Modeling of Machine Learning-Based Extreme Value Theory in Stock Investment Risk Prediction: A Systematic Literature Review

Big Data. 2024 Jan 17. doi: 10.1089/big.2023.0004. Online ahead of print.

Abstract

The stock market is heavily influenced by global sentiment, which is full of uncertainty and is characterized by extreme values and linear and nonlinear variables. High-frequency data generally refer to data that are collected at a very fast rate based on days, hours, minutes, and even seconds. Stock prices fluctuate rapidly and even at extremes along with changes in the variables that affect stock fluctuations. Research on investment risk estimation in the stock market that can identify extreme values is nonlinear, reliable in multivariate cases, and uses high-frequency data that are very important. The extreme value theory (EVT) approach can detect extreme values. This method is reliable in univariate cases and very complicated in multivariate cases. The purpose of this research was to collect, characterize, and analyze the investment risk estimation literature to identify research gaps. The literature used was selected by applying the Preferred Reporting Items for Systematic Reviews and Meta-Analyses (PRISMA) and sourced from Sciencedirect.com and Scopus databases. A total of 1107 articles were produced from the search at the identification stage, reduced to 236 in the eligibility stage, and 90 articles in the included studies set. The bibliometric networks were visualized using the VOSviewer software, and the main keyword used as the search criteria is "VaR." The visualization showed that EVT, the Generalized Autoregressive Conditional Heteroskedasticity (GARCH) models, and historical simulation are models often used to estimate the investment risk; the application of the machine learning (ML)-based investment risk estimation model is low. There has been no research using a combination of EVT and ML to estimate the investment risk.
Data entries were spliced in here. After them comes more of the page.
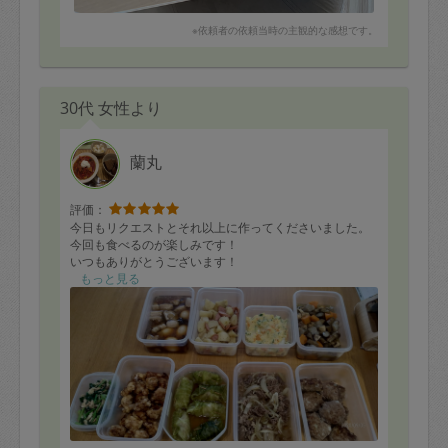
※依頼者の依頼当時の主観的な感想です。
30代 女性より
蘭丸
評価：
今日もリクエストとそれ以上に作ってくださいました。
今回も食べるのが楽しみです！
いつもありがとうございます！
もっと見る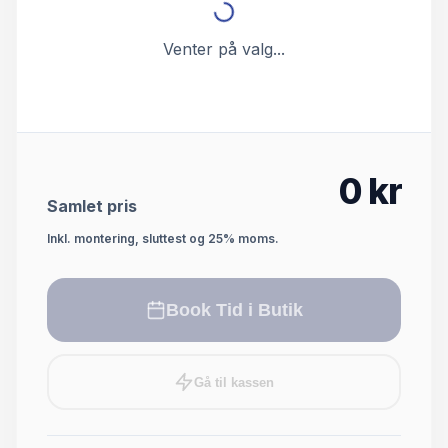
Venter på valg...
0
kr
Samlet pris
Inkl. montering, sluttest og 25% moms.
Book Tid i Butik
Gå til kassen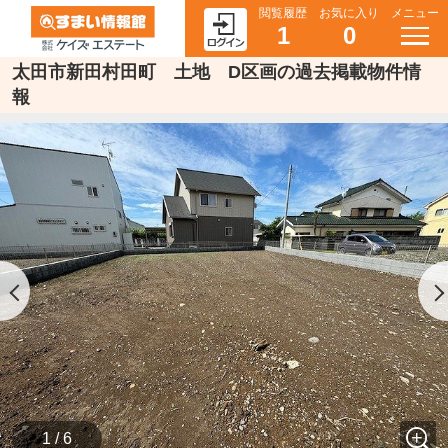
閲覧履歴
お気に入り
メニュー
1
0
太田市新田村田町 土地 D区画の過去掲載物件情
報
1 / 6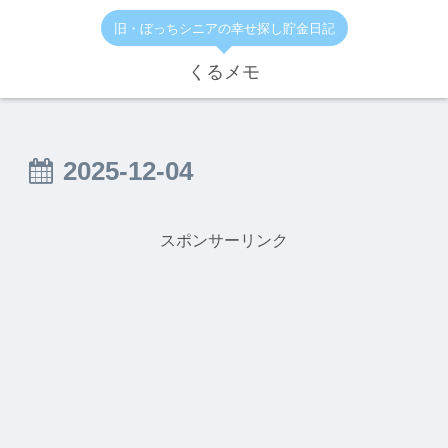
旧・ぼっちシニアの幸せ探し貯金日記
くるメモ
2025-12-04
スポンサーリンク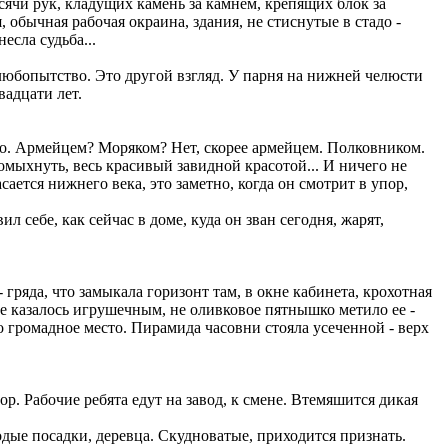
ячи рук, кладущих камень за камнем, крепящих блок за
 обычная рабочая окраина, здания, не стиснутые в стадо -
есла судьба...
 любопытство. Это другой взгляд. У парня на нижней челюсти
вадцати лет.
ого. Армейцем? Моряком? Нет, скорее армейцем. Полковником.
ромыхнуть, весь красивый завидной красотой... И ничего не
сается нижнего века, это заметно, когда он смотрит в упор,
 себе, как сейчас в доме, куда он зван сегодня, жарят,
ряда, что замыкала горизонт там, в окне кабинета, крохотная
нее казалось игрушечным, не оливковое пятнышко метило ее -
о громадное место. Пирамида часовни стояла усеченной - верх
р. Рабочие ребята едут на завод, к смене. Втемяшится дикая
дые посадки, деревца. Скудноватые, приходится признать.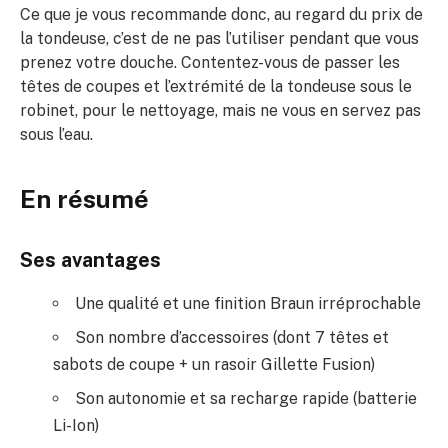
Ce que je vous recommande donc, au regard du prix de
la tondeuse, c’est de ne pas l’utiliser pendant que vous
prenez votre douche. Contentez-vous de passer les
têtes de coupes et l’extrémité de la tondeuse sous le
robinet, pour le nettoyage, mais ne vous en servez pas
sous l’eau.
En résumé
Ses avantages
Une qualité et une finition Braun irréprochable
Son nombre d’accessoires (dont 7 têtes et
sabots de coupe + un rasoir Gillette Fusion)
Son autonomie et sa recharge rapide (batterie
Li-Ion)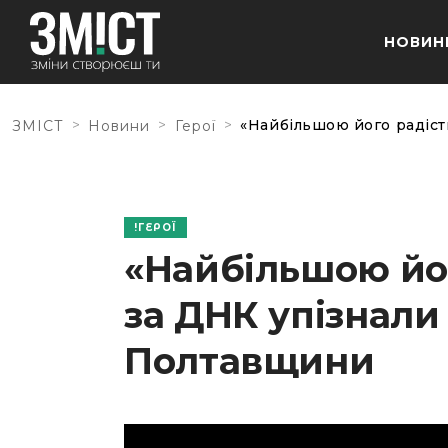
НОВИН
>
>
>
«Найбільшою його радіст
ЗМІСТ
Новини
Герої
ГЕРОЇ
«Найбільшою йог
за ДНК упізнали 
Полтавщини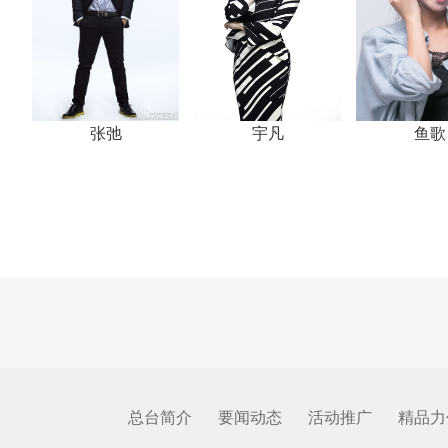
张弛
宇凡
鱼歌
总台简介
要闻动态
活动推广
精品力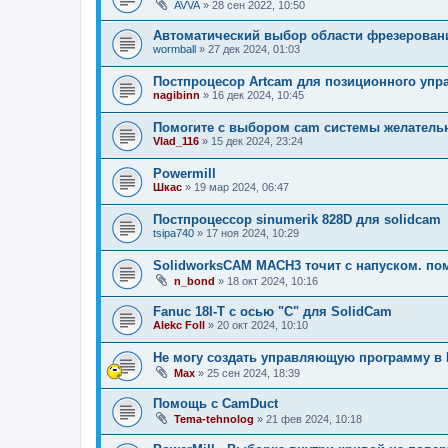
AVVA
»
28 сен 2022, 10:50
Автоматический выбор области фрезерован
wormball
»
27 дек 2024, 01:03
Постпроцесор Artcam для позиционного упра
nagibinn
»
16 дек 2024, 10:45
Помогите с выбором cam системы желатель
Vlad_116
»
15 дек 2024, 23:24
Powermill
Шкас
»
19 мар 2024, 06:47
Постпроцессор sinumerik 828D для solidcam
tsipa740
»
17 ноя 2024, 10:29
SolidworksCAM MACH3 точит с напуском. пом
n_bond
»
18 окт 2024, 10:16
Fanuc 18I-Т с осью "С" для SolidCam
Alekc Foll
»
20 окт 2024, 10:10
Не могу создать управляющую программу в P
Мах
»
25 сен 2024, 18:39
Помощь с CamDuct
Tema-tehnolog
»
21 фев 2024, 10:18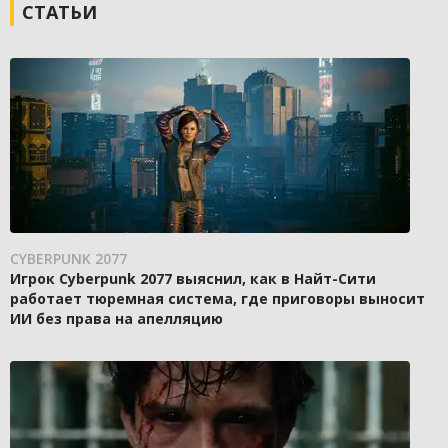
СТАТЬИ
CYBERPUNK 2077
Игрок Cyberpunk 2077 выяснил, как в Найт-Сити
работает тюремная система, где приговоры выносит
ИИ без права на апелляцию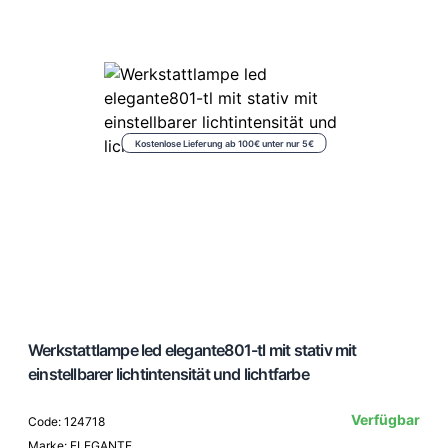
Kostenlose Lieferung ab 100€ unter nur 5€
Werkstattlampe led elegante801-tl mit stativ mit
einstellbarer lichtintensität und lichtfarbe
Verfügbar
Code: 124718
Marke: ELEGANTE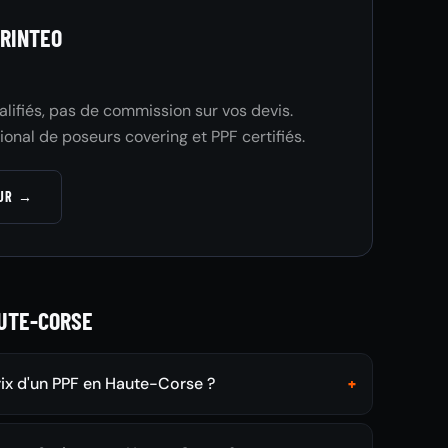
RINTEO
ualifiés, pas de commission sur vos devis.
ional de poseurs covering et PPF certifiés.
EUR →
UTE-CORSE
rix d'un PPF en Haute-Corse ?
+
The results showed that the hybrid model produced better Value-at-Risk (VaR) accuracy under uncertainty and nonlinear conditions. Generally, models only use daily return data as model input. Based on research gaps, a hybrid model framework for estimating risk measures is proposed using a combination of EVT and ML, using multivariable and high-frequency data to identify extreme values in the distribution of data. The goal is to produce an accurate and flexible estimated risk value against extreme changes and shocks in the stock market. Mathematics Subject Classification: 60G25; 62M20; 6245; 62P05; 91G70.

Keywords: PRISMA; VaR; extreme value theory; high-frequency data; machine learning.